Mit dem Eintritt ins Rentenalter wandte sich Alla Sariban wieder verstärkt dem Schreiben zu. Nach ihren eigenen Worten hat sie „die Gelegenheit ergriffen, aus den Texten, die ich früher parallel zu dem praktischen Engagement schrieb, etwas ‚Rundes‘ zu gestalten.“ In ihrem zweiten Buch Verinnerlichung der Diktatur: Ein Briefwechsel in Zeiten der Transformation (Iatros-Verlag, 2007) versuchte sie, die Erfahrungen von Menschen aus den ehemaligen sozialistischen Ländern in Westeuropa zusammenzufassen. Zugleich setzte sie sich darin mit ihrem Leben in der Sowjetunion, ihrer Emigration und ihrem beruflichen sowie persönlichen Werdegang in Deutschland auseinander. 2012 veröffentlichte sie außerdem einen Essayband über die langfristigen Folgen des Aufwachsens in der Sowjetunion unter dem Titel Die Diktatur von Innen: Langzeitfolgen des realen Sozialismus (Iatros-Verlag, 2012).

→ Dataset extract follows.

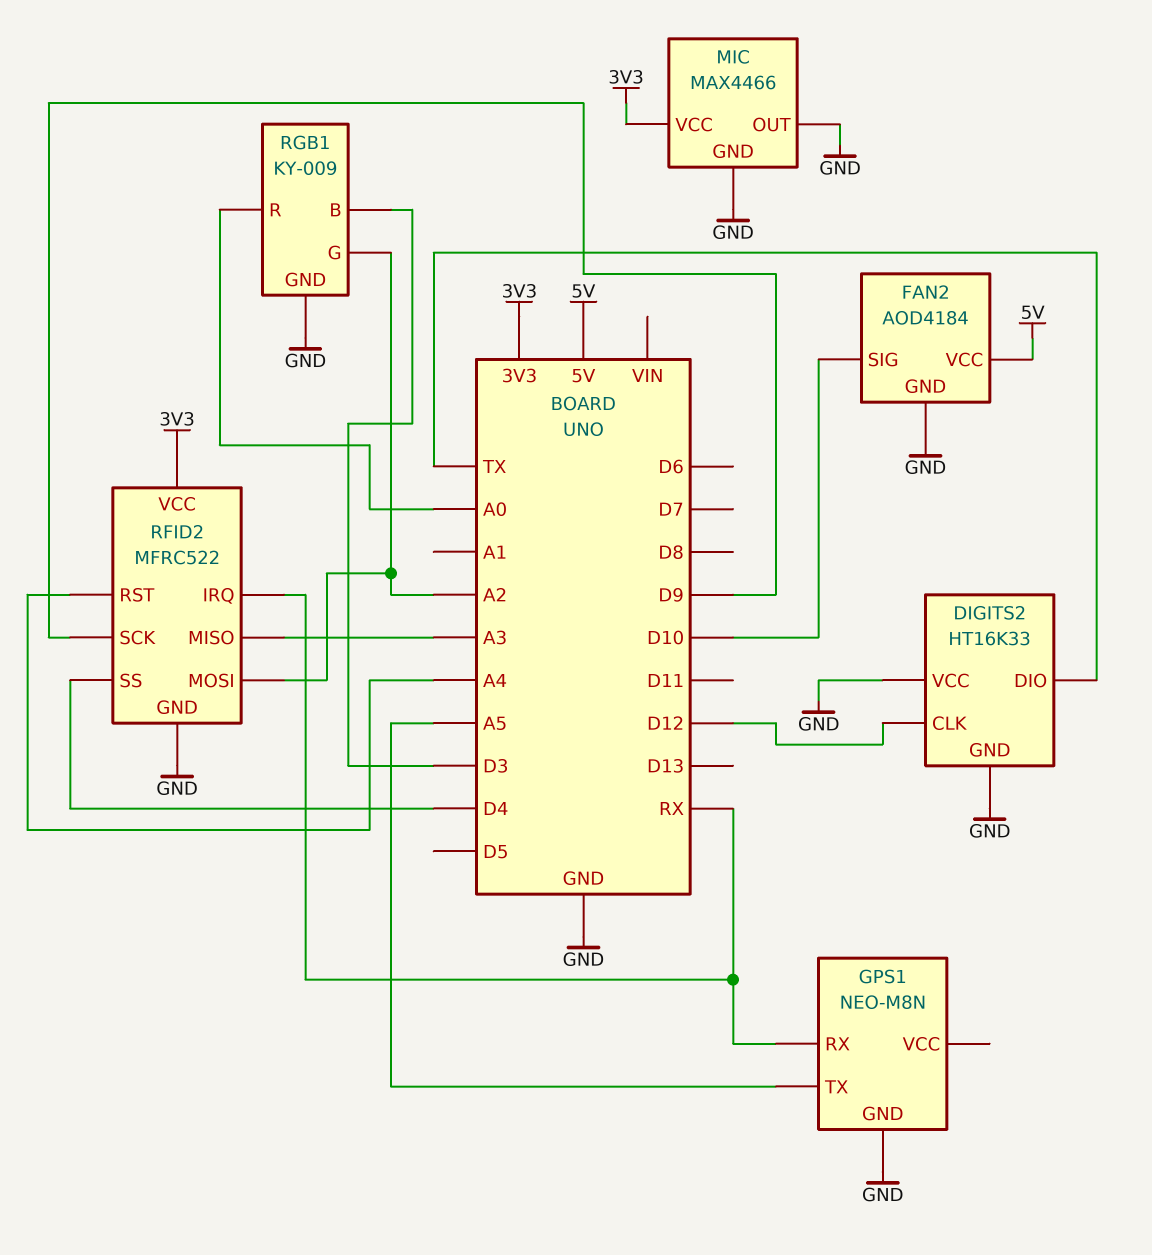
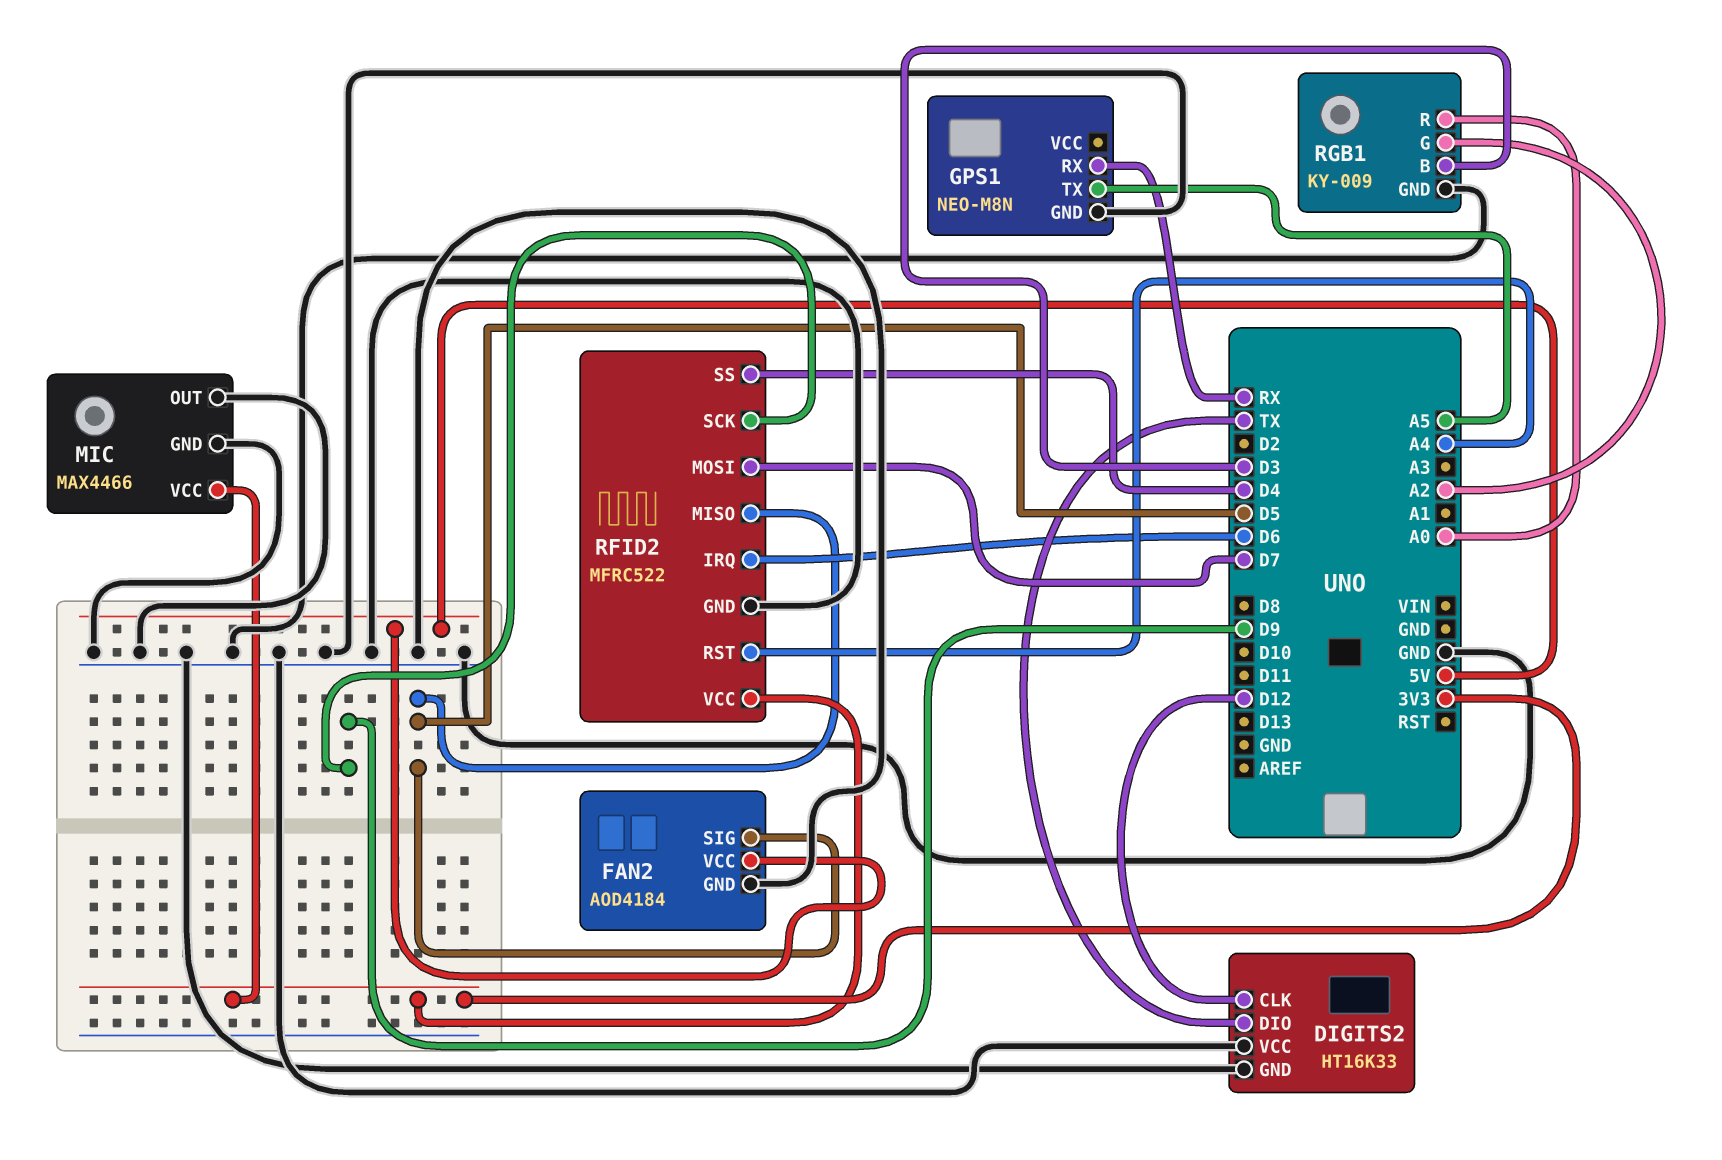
FAN2 pin SIG: D10 -> D5
RFID2 pin IRQ: RX -> D6
RFID2 pin MISO: A3 -> D5
RFID2 pin MOSI: A2 -> D7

Ihren Archivbestand in der Forschungsstelle Osteuropa gründete sie 2006. Alla Sariban starb nach schwerer Krankheit, von der sie bis zuletzt geglaubt hatte, sie besiegen zu können. Sie wird als eine der Pionierinnen der Frauenbewegung in der späten Sowjetunion in Erinnerung bleiben. Sie wird ihren Freunden und ehemaligen Weggefährtinnen sehr fehlen.